What is important, in whatever remarketing channel you choose, is that it meets the three main criteria of speed, cost and return. Speed, because cars are depreciating assets and there will be a holding cost associated with every car, van and truck on your fleet. More speed generally means a reduction in holding cost, which will reflect positively in your residual value. Cost is important because we all have to work to budgets and none of us want to pay more than we need for the services we get. But be careful to balance cost against the return. Don't save £5 in the short-term and then lose £150 in the final analysis. Finally, return - the money back to the seller's bottom-line - is what any remarketeer worth his or her salt will be judged on.

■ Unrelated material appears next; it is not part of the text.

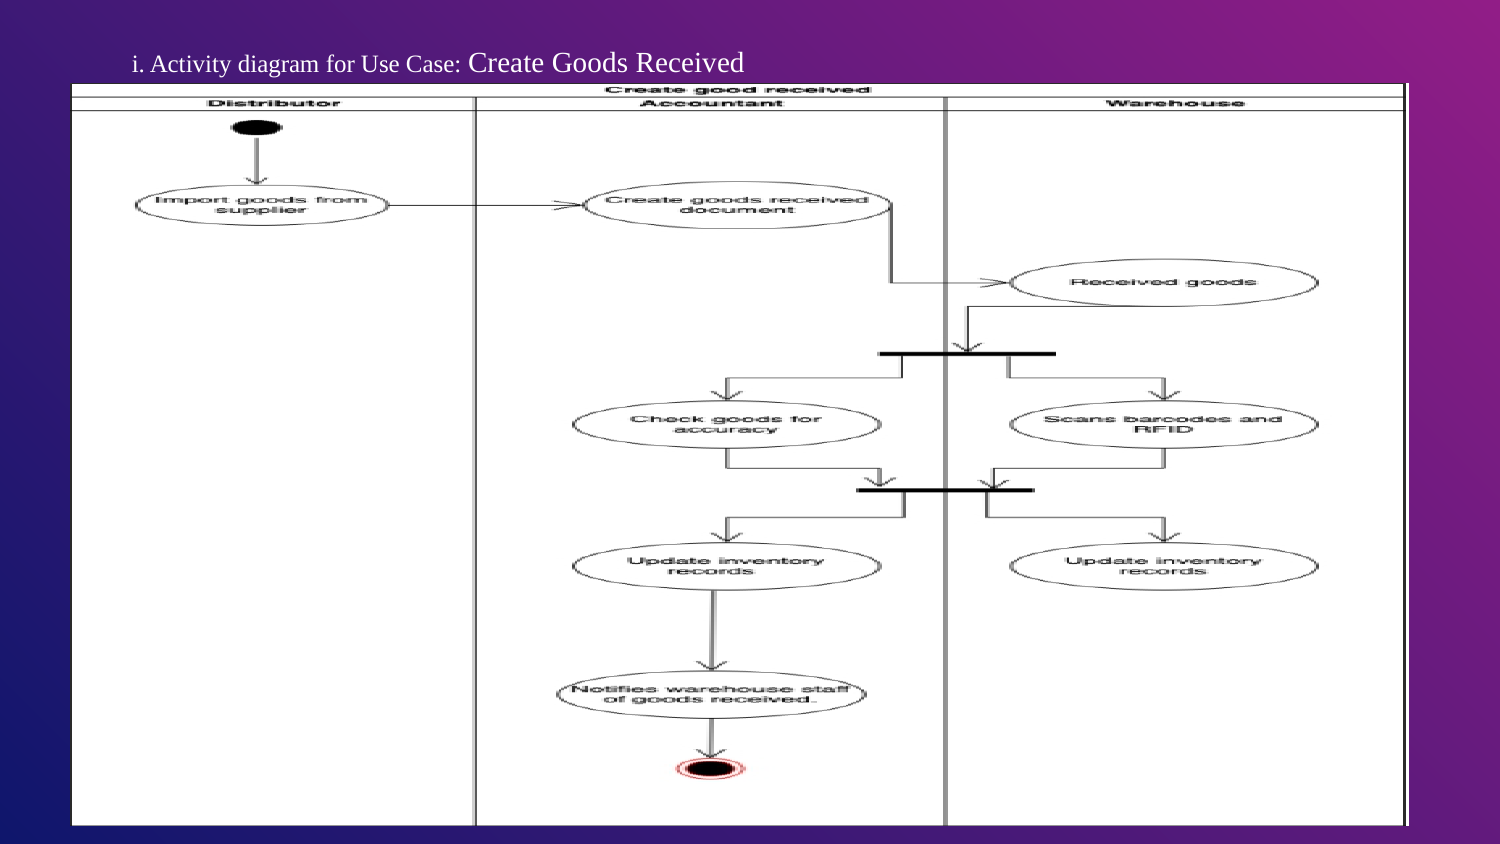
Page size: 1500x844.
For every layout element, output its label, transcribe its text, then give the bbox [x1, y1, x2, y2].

picture [70, 83, 1409, 826]
text_box i. Activity diagram for Use Case: Create Goods Received [117, 35, 951, 81]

Perhaps the biggest challenge their customers face is to pick the service that suits them most from the offering they have - overwhelmingly, and perhaps not surprisingly, physical auction remains the channel of choice for the majority of customers. Why should that be? It's simple - for most vendors, physical auction meets the criteria of speed, cost and return very nicely.

If you've got an 80,000 mile, five-year old, four door, two wheel trim, no aerial saloon, it's highly unlikely to sell online, it's the one the trader pretends he hasn't seen while he's cherry-picking through your stock and none of your staff would touch it with a barge-pole. It's a standard specification, slightly tired and in white. It's the car that CAP Average was made for.

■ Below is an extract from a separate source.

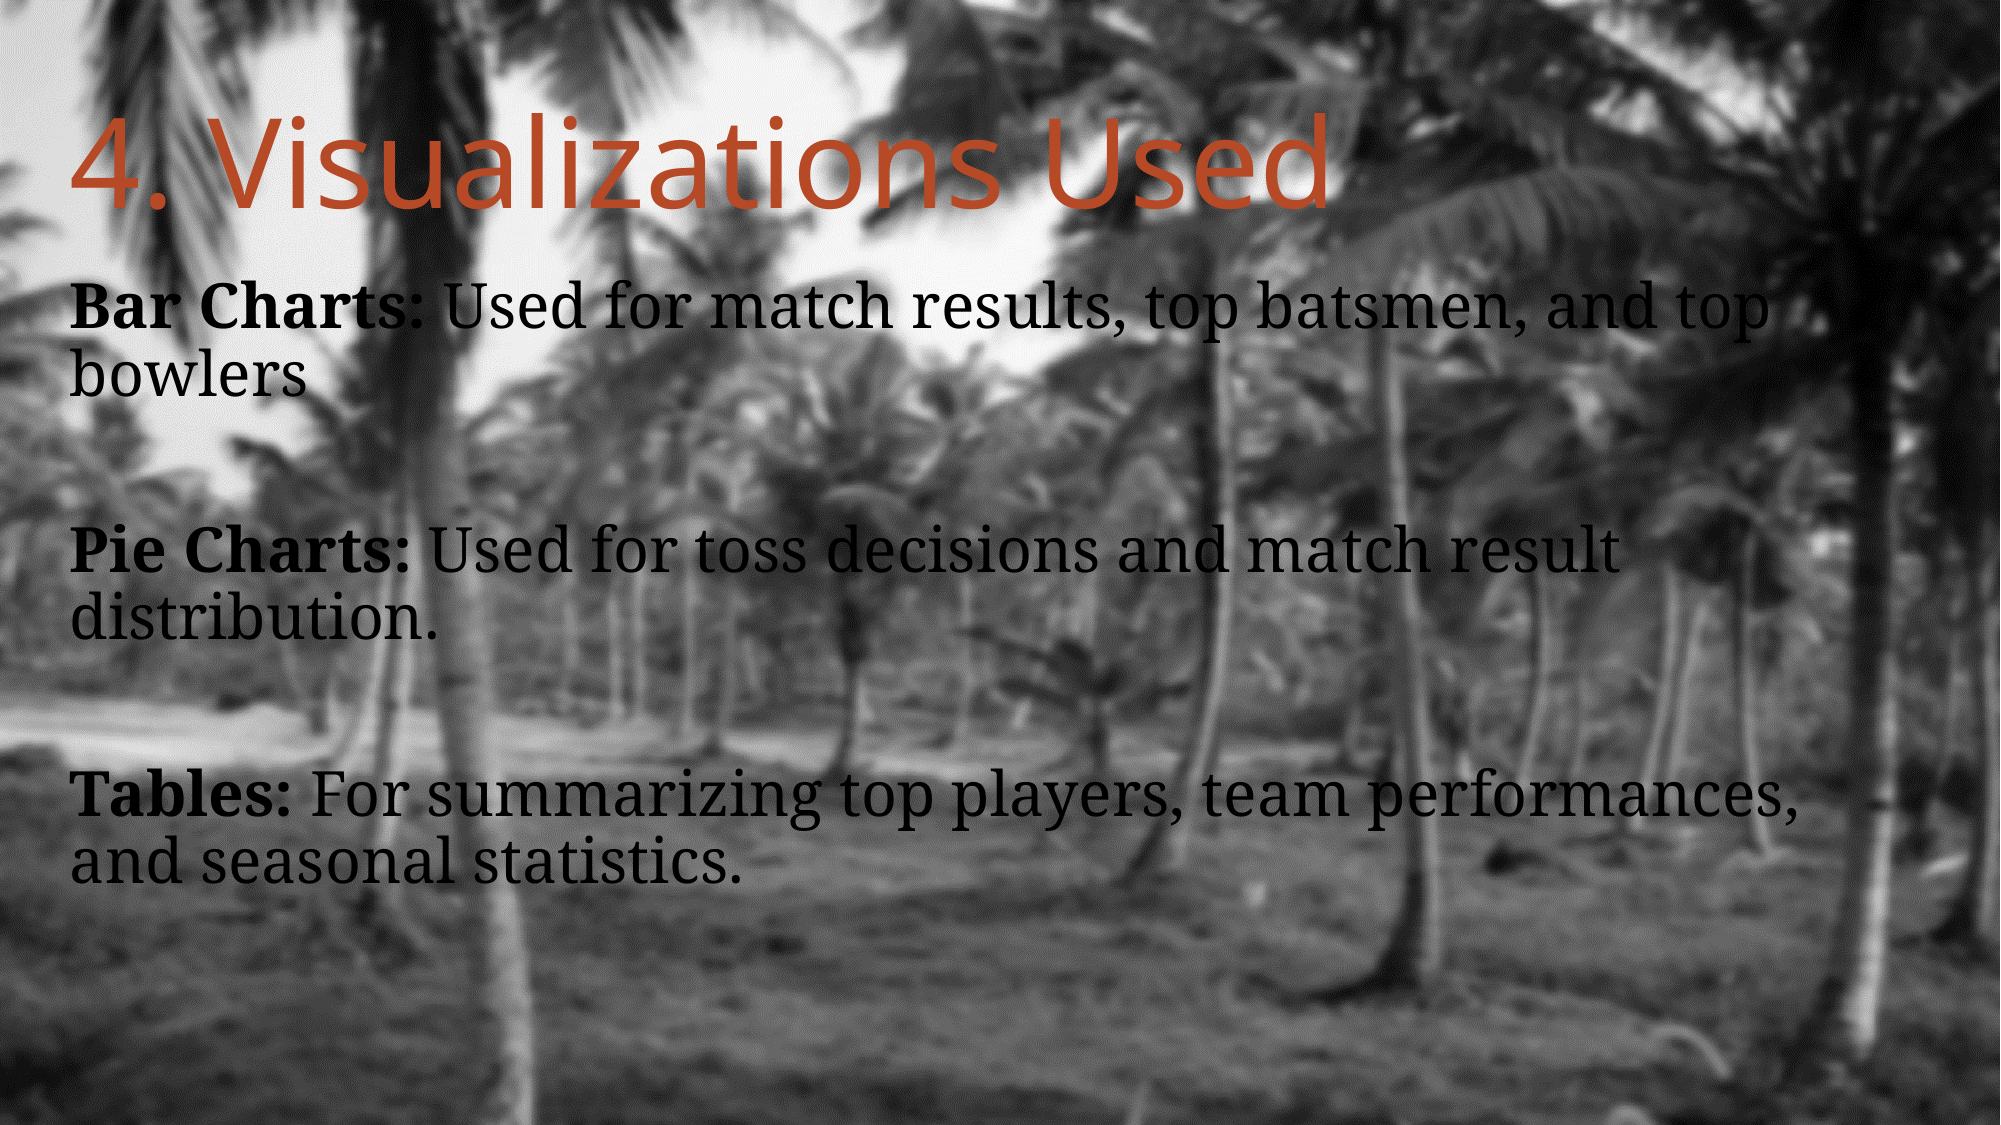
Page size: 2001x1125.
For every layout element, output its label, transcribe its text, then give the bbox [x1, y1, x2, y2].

But at auction, this car can have its moment in the spotlight. Look at its good points - it's a one owner car with a good name in the book - your company name in fact. It's got a full service history, a V5 and a long MOT. It's valued at the cheaper end of the market - where there is always demand - and it would not be too expensive to correct the few faults it has. And, on reflection, that 80,000 miles doesn't look too high on a five-year old car. The truth is that it's very sellable indeed when put before the right audience.

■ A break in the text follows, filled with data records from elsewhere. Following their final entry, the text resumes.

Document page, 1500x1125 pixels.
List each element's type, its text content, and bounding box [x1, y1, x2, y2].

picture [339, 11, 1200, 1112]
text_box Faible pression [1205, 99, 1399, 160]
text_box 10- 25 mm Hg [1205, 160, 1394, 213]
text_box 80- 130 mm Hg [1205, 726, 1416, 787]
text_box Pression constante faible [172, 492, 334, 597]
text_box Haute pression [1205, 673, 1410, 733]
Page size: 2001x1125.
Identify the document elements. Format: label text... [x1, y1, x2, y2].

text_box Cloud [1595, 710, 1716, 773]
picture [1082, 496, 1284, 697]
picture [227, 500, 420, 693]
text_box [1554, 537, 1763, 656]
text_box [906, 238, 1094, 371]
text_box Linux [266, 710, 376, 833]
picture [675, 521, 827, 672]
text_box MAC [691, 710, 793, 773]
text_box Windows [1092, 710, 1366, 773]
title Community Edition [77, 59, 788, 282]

You also have 20 management 'perk cars', all high spec, in nice metallic colours and low, low mileages at two years old.

The trader is nearly banging the door down to get at them and is offering you sensible money, today, to take them away. You've had untold enquiries from staff seeking to purchase the cars. Send these to auction as well and watch them sail past CAP Clean as the trade compete for them, and maybe a non-trade buyer comes in and outbids everybody to semi-retail money.

That's how an auction works - by concentrating dedicated buying power in a competitive environment. It is the fastest, most efficient way to liquidate a depreciating asset. Any subsequent cares and concerns about the car disappear at the fall of the hammer. Current true market value will be achieved and - more importantly - will be seen to be achieved.

As the owner of a vehicle you are entitled to achieve the average market value and not a penny less. The question is who knows what the average market value is? Do you let an agent tell you what it's worth? Or do you let the market decide on the day, with competitive bidding in a physical auction? Who do you trust?

If the market decides that particular vehicle is worth near 'retail money' on the day you are selling, then that is an added bonus - all the price benefits and none of the retail concerns. It happens more often than you think as well.

A competitive auction works well to sell virtually anything, whether you are conducting a physical auction or a real-time electronic or online auction. The trick is to get the right buyers competing at the same time.